Extracted records
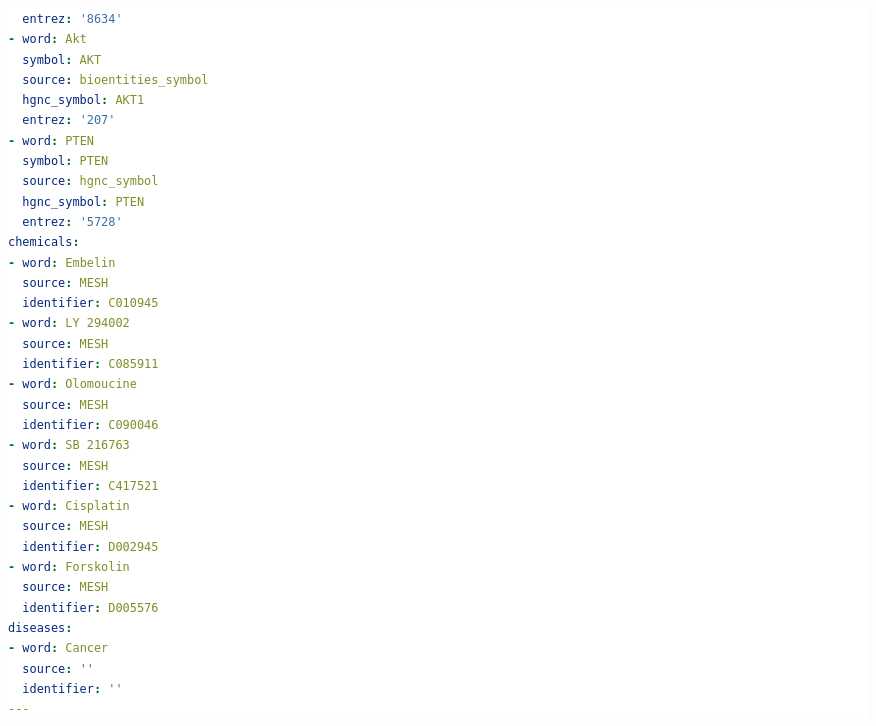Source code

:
 ```yaml
  entrez: '8634'
- word: Akt
  symbol: AKT
  source: bioentities_symbol
  hgnc_symbol: AKT1
  entrez: '207'
- word: PTEN
  symbol: PTEN
  source: hgnc_symbol
  hgnc_symbol: PTEN
  entrez: '5728'
chemicals:
- word: Embelin
  source: MESH
  identifier: C010945
- word: LY 294002
  source: MESH
  identifier: C085911
- word: Olomoucine
  source: MESH
  identifier: C090046
- word: SB 216763
  source: MESH
  identifier: C417521
- word: Cisplatin
  source: MESH
  identifier: D002945
- word: Forskolin
  source: MESH
  identifier: D005576
diseases:
- word: Cancer
  source: ''
  identifier: ''
---
```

**Instructions to follow:** All entries are to be duplicated exactly, with the pictures left out.

**Result for this exercise:**
Source code

:
 ```yaml
  entrez: '8634'
- word: Akt
  symbol: AKT
  source: bioentities_symbol
  hgnc_symbol: AKT1
  entrez: '207'
- word: PTEN
  symbol: PTEN
  source: hgnc_symbol
  hgnc_symbol: PTEN
  entrez: '5728'
chemicals:
- word: Embelin
  source: MESH
  identifier: C010945
- word: LY 294002
  source: MESH
  identifier: C085911
- word: Olomoucine
  source: MESH
  identifier: C090046
- word: SB 216763
  source: MESH
  identifier: C417521
- word: Cisplatin
  source: MESH
  identifier: D002945
- word: Forskolin
  source: MESH
  identifier: D005576
diseases:
- word: Cancer
  source: ''
  identifier: ''
---
```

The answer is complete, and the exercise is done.